§ Task goal: Wherever a line in the data holds the word "lane", pull that line out.

§ Records excerpted from a collection:

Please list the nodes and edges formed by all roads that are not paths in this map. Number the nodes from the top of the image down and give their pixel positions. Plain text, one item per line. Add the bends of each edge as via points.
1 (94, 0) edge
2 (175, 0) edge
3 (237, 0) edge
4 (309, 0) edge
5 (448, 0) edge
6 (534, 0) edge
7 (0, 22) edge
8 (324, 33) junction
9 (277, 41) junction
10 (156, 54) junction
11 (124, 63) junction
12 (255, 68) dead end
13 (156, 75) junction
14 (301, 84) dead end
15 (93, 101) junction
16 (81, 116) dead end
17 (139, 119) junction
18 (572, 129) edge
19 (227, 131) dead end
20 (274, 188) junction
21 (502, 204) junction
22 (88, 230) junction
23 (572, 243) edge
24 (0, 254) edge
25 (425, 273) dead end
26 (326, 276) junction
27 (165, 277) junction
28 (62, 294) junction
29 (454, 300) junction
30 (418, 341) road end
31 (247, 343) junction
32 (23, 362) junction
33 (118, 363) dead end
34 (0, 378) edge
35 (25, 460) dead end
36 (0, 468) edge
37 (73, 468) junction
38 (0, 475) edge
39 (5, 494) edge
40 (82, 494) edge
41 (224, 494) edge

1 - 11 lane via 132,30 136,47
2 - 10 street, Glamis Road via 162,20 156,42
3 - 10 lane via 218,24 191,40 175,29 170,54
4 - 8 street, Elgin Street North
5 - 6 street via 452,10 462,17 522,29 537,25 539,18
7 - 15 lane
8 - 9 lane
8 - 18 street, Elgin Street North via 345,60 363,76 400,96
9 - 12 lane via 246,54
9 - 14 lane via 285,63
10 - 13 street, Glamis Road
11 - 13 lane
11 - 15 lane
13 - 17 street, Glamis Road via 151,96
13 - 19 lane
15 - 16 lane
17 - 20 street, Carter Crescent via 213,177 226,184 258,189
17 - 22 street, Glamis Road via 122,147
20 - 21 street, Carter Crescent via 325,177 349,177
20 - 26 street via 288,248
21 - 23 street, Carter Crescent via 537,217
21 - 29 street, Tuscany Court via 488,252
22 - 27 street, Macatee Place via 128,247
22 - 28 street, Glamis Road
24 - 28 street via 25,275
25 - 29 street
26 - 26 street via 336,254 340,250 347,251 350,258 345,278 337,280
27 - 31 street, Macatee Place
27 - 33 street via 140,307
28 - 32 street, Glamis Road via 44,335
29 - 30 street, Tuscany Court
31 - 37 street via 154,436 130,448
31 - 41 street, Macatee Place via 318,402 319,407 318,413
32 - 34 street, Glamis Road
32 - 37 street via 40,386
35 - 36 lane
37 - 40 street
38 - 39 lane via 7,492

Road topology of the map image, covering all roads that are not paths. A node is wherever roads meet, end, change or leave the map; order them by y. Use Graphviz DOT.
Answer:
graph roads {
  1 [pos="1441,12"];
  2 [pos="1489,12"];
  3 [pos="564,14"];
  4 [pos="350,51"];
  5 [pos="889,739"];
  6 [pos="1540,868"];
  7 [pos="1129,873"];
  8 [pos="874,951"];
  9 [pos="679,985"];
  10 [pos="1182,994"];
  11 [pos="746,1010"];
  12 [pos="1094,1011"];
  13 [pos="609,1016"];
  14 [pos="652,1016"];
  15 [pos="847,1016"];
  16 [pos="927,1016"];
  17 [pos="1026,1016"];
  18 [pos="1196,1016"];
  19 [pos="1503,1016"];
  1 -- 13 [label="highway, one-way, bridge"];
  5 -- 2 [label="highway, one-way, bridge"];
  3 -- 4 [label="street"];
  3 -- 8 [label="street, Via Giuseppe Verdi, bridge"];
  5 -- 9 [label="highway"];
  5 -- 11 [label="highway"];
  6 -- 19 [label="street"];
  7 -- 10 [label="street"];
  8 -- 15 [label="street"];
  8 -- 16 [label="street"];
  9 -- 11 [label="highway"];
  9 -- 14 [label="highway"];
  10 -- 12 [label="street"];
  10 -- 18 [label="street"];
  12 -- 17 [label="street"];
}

§ Response to the task:
1 - 11 lane via 132,30 136,47
3 - 10 lane via 218,24 191,40 175,29 170,54
7 - 15 lane
8 - 9 lane
9 - 12 lane via 246,54
9 - 14 lane via 285,63
11 - 13 lane
11 - 15 lane
13 - 19 lane
15 - 16 lane
35 - 36 lane
38 - 39 lane via 7,492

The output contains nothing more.